# Example 9.1 (Nise)

In this next series of posts, I am going to do a couple of examples from Nise [1] to practice designing different kinds of controllers. Some of these have been solved fully in the textbook, and others are provided as practice problems, so if you cannot read my solutions, please look in the textbook for more clarity. I should note that all my images today were taken from the whiteboard, instead of my customary paper-based figures, because I am also trying to practice good board management for the actual qualifying exam.

This first problem practices designing PI controllers, which are good for improving the steady state response of a system. Please refer to my older posts on controller and compensator design for more details of the theory behind the different kinds of controllers. I have also included a table below from [1] which does a nice job of summarizing the different kinds of controllers and when they should be used. Today I will probably do posts for PI, lag, and PD controllers. Next time I will focus on lead, PID and lead-lag controllers.

Figure 1

### Example 9.1: Designing an Ideal PI Controller [1]

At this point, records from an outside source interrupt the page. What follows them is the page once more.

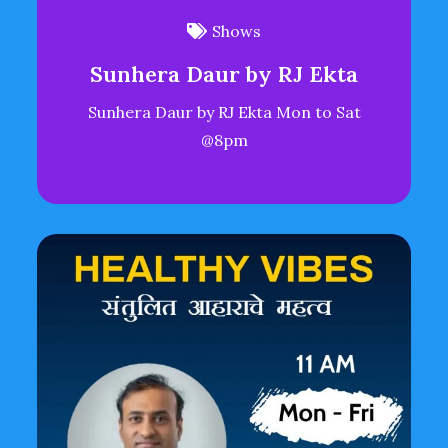
Shows
Sunhera Daur by RJ Ekta
Sunhera Daur by RJ Ekta Mon to Sat
@8pm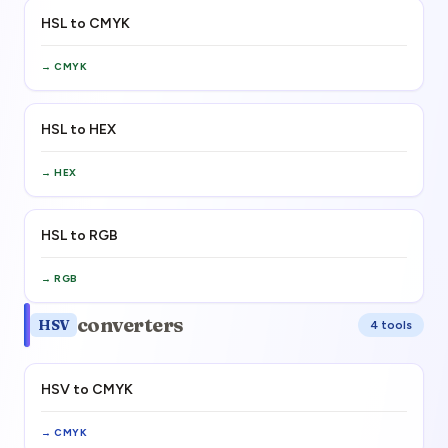
HSL to CMYK
→
CMYK
HSL to HEX
→
HEX
HSL to RGB
→
RGB
converters
HSV
4
tool
s
HSV to CMYK
→
CMYK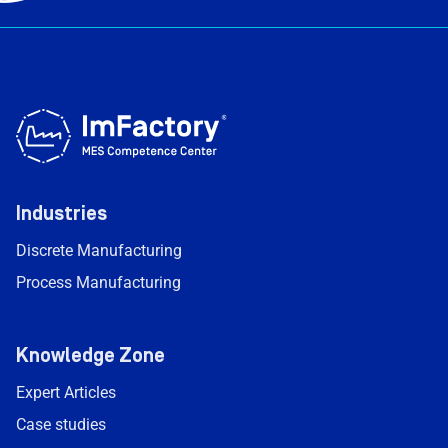
Industries
Discrete Manufacturing
Process Manufacturing
Knowledge Zone
Expert Articles
Case studies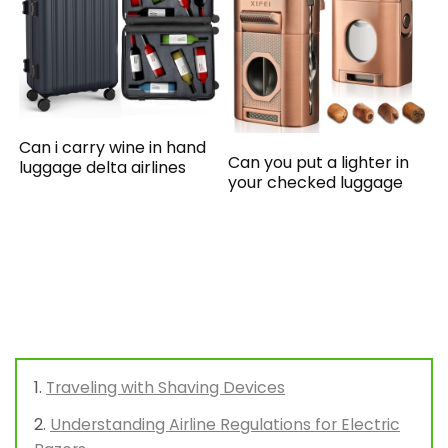
Can i carry wine in hand
Can you put a lighter in
luggage delta airlines
your checked luggage
Traveling with Shaving Devices
Understanding Airline Regulations for Electric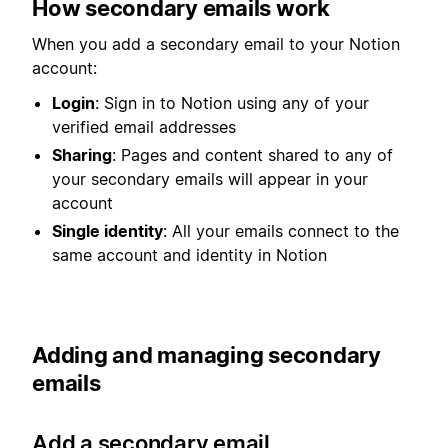
How secondary emails work
When you add a secondary email to your Notion
account:
Login
: Sign in to Notion using any of your
verified email addresses
Sharing
: Pages and content shared to any of
your secondary emails will appear in your
account
Single identity
: All your emails connect to the
same account and identity in Notion
Adding and managing secondary
emails
Add a secondary email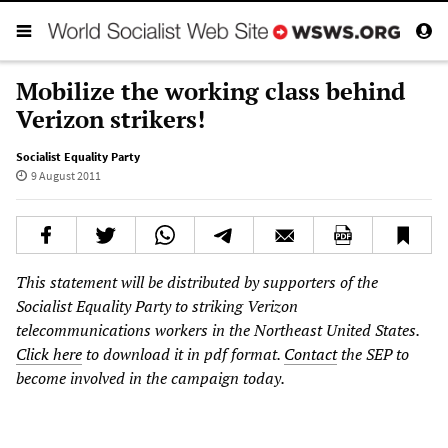
Mobilize the working class behind
Verizon strikers!
Socialist Equality Party
9 August 2011
This statement will be distributed by supporters of the
Socialist Equality Party to striking Verizon
telecommunications workers in the Northeast United States.
Click here
to download it in pdf format.
Contact
the SEP to
become involved in the campaign today.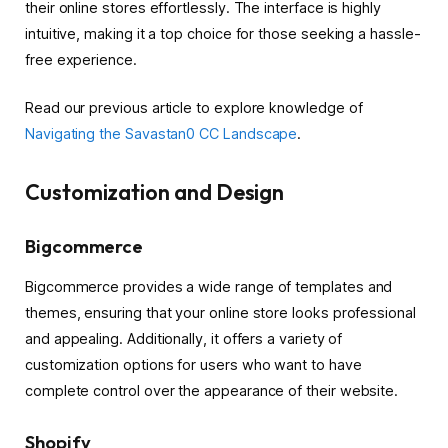
their online stores effortlessly. The interface is highly
intuitive, making it a top choice for those seeking a hassle-
free experience.
Read our previous article to explore knowledge of
Navigating the Savastan0 CC Landscape
.
Customization and Design
Bigcommerce
Bigcommerce provides a wide range of templates and
themes, ensuring that your online store looks professional
and appealing. Additionally, it offers a variety of
customization options for users who want to have
complete control over the appearance of their website.
Shopify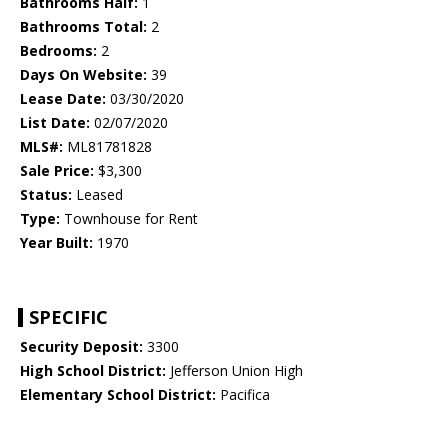
Bathrooms Half:
1
Bathrooms Total:
2
Bedrooms:
2
Days On Website:
39
Lease Date:
03/30/2020
List Date:
02/07/2020
MLS#:
ML81781828
Sale Price:
$3,300
Status:
Leased
Type:
Townhouse for Rent
Year Built:
1970
SPECIFIC
Security Deposit:
3300
High School District:
Jefferson Union High
Elementary School District:
Pacifica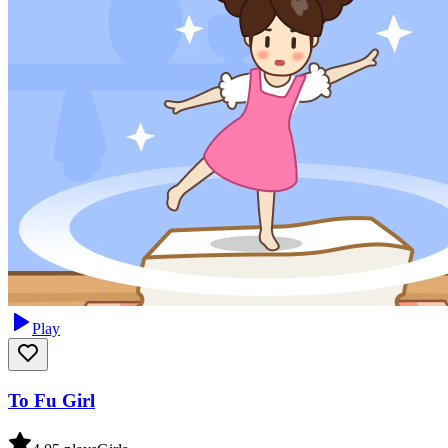
Play
To Fu Girl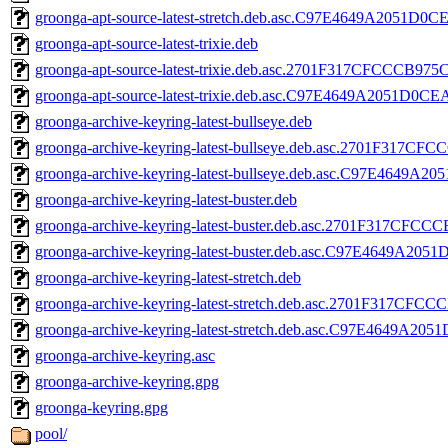
groonga-apt-source-latest-stretch.deb.asc.C97E4649A2051
groonga-apt-source-latest-trixie.deb
groonga-apt-source-latest-trixie.deb.asc.2701F317CFCCCB
groonga-apt-source-latest-trixie.deb.asc.C97E4649A2051D
groonga-archive-keyring-latest-bullseye.deb
groonga-archive-keyring-latest-bullseye.deb.asc.2701F3
groonga-archive-keyring-latest-bullseye.deb.asc.C97E464
groonga-archive-keyring-latest-buster.deb
groonga-archive-keyring-latest-buster.deb.asc.2701F317
groonga-archive-keyring-latest-buster.deb.asc.C97E4649A
groonga-archive-keyring-latest-stretch.deb
groonga-archive-keyring-latest-stretch.deb.asc.2701F317
groonga-archive-keyring-latest-stretch.deb.asc.C97E4649
groonga-archive-keyring.asc
groonga-archive-keyring.gpg
groonga-keyring.gpg
pool/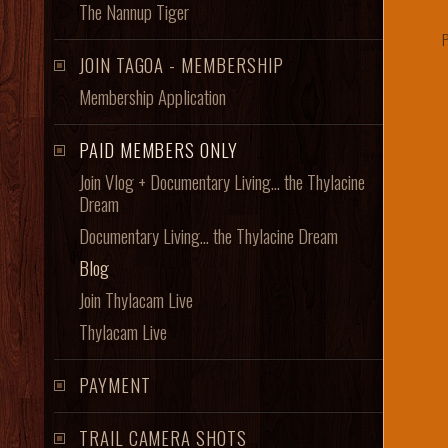
The Nannup Tiger
JOIN TAGOA - MEMBERSHIP
Membership Application
PAID MEMBERS ONLY
Join Vlog + Documentary Living... the Thylacine
Dream
Documentary Living... the Thylacine Dream
Blog
Join Thylacam Live
Thylacam Live
PAYMENT
TRAIL CAMERA SHOTS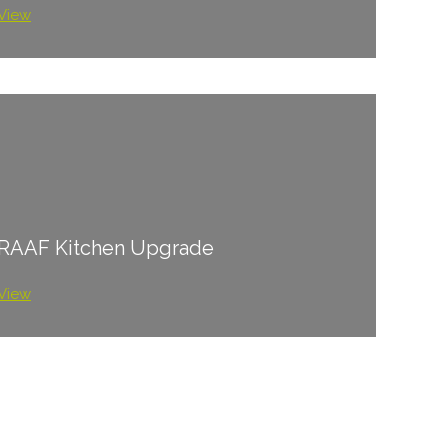
View
RAAF Kitchen Upgrade
View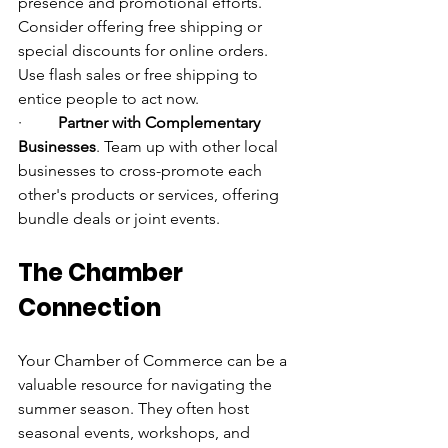
presence and promotional efforts. 
Consider offering free shipping or 
special discounts for online orders. 
Use flash sales or free shipping to 
entice people to act now.
·         
Partner with Complementary 
Businesses
. Team up with other local 
businesses to cross-promote each 
other's products or services, offering 
bundle deals or joint events.
The Chamber 
Connection
Your Chamber of Commerce can be a 
valuable resource for navigating the 
summer season. They often host 
seasonal events, workshops, and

The objective of this problem is to make the steady state error (in response to a step input) zero. I know that the system has a damping coefficient of 0.174. The problem solution flows as follows:

(1) Solve for the gain that positions the closed loop poles such that the damping coefficient of the system is indeed 0.174. (We can approximate this system as second order because the third root is very fast and far from the dominant complex pair of poles.)

(2) Solve for the steady state error gain, Kp.

(3) Solve for the uncompensated steady state error.

(4) Choose a PI controller with a zero. This is kind of a hybrid PI - lag controller since purely integral control does not have a derivative component by definition but pure lag compensators do not have integrators. We put the zero close to the origin so that it does not shift the root locus significantly (we don’t want to change any aspect of the system’s performance except for the steady state error).

(5) Show that the root locus does not change very much by recalculating the location and angle of the asymptotes of the root locus. Therefore we can use the same closed loop gain, K, to recalculate Kp and show that the steady state error is now 0.

Figure 2

Figure 3

#### References:

[1] Nise, Norman S. Control Systems Engineering, 4th Ed. John Wiley & Sons, Inc. 2004.